Even without the section on assassinations, the report provided a wide-ranging picture of CIA misdeeds that went far beyond both previous press accounts and Colby's statements. The major findings:

MAIL OPENINGS. Starting during the cold war, the CIA conducted four programs to examine the mails between the U.S. and Communist countries, chiefly the Soviet Union. The projects were in New York, from 1952 to 1973; in San Francisco, during four separate periods of a month or less in 1969, 1970 and 1971; in Hawaii in late 1954 and early 1955; and in New Orleans for three weeks in 1957. The chief purposes were to keep track of Americans who were corresponding with Communist officials and to assess Communist secret-writing and censorship techniques.

Initially, the CIA led postal officials to believe that the projects would involve only examination of the outside of the envelopes ("mail cover" in CIA parlance), which is legal.

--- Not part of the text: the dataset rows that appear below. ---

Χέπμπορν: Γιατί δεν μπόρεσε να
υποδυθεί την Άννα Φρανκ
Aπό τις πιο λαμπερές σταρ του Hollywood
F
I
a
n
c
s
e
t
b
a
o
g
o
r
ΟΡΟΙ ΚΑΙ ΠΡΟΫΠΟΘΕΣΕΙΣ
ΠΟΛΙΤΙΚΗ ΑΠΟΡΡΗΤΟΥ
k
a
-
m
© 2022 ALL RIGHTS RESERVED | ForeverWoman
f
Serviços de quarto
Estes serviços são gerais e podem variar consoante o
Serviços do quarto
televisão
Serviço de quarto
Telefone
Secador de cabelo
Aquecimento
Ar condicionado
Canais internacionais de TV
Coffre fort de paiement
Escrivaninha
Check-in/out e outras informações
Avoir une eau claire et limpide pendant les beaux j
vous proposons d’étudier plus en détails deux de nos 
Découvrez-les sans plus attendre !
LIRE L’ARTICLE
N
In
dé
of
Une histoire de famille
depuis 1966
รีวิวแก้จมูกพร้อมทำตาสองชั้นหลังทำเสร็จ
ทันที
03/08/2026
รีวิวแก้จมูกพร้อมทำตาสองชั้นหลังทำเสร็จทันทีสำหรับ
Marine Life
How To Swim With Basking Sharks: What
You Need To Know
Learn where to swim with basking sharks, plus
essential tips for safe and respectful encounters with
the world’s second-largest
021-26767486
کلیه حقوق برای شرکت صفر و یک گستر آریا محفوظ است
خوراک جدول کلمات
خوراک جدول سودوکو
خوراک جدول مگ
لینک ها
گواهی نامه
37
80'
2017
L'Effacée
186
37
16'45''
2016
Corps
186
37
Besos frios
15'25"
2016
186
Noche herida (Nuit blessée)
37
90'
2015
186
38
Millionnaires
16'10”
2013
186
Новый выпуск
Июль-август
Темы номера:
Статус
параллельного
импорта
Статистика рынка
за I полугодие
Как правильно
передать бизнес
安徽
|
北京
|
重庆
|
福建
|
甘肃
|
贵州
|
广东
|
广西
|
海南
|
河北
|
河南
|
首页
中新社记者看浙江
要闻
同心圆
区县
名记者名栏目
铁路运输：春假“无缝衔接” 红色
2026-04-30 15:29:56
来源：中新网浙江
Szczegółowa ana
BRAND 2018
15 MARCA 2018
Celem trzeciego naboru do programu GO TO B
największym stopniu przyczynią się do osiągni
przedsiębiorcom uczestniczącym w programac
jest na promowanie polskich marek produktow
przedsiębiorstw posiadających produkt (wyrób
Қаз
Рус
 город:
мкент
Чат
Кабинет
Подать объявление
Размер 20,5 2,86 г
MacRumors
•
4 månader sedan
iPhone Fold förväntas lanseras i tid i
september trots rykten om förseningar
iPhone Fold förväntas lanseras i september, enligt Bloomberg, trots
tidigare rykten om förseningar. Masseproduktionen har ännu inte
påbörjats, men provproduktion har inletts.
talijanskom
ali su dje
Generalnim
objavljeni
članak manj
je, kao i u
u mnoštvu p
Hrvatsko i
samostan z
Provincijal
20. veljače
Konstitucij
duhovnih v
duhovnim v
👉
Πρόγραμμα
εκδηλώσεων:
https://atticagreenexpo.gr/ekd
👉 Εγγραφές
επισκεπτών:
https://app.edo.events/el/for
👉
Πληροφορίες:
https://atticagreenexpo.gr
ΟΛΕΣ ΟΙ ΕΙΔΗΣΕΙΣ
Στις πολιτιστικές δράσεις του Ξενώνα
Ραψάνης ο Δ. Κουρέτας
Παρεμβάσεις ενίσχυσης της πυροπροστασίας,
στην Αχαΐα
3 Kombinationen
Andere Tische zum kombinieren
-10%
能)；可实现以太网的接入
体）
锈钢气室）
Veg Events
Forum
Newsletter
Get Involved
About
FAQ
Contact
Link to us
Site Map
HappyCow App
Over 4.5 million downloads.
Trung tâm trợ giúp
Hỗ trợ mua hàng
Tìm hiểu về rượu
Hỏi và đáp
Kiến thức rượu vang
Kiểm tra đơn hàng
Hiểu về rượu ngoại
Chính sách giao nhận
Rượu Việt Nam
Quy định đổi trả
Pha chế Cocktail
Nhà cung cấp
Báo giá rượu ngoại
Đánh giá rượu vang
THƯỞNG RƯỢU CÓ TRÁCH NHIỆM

But apparently unknown to Postmaster General Arthur Summer field, his successors and most other top postal officials, the CIA used its mail cover to open many of the letters, which is illegal unless authorized by a search warrant. In the last full year of the New York operation, for example, eight CIA employees examined the envelopes of more than 2.3 million items of mail between the U.S. and the Soviet Union, photographed about 33,000 and opened about 8,700, most of those in the latter category, because their senders or intended recipients were on a CIA list of dissidents or suspected Communist sympathizers.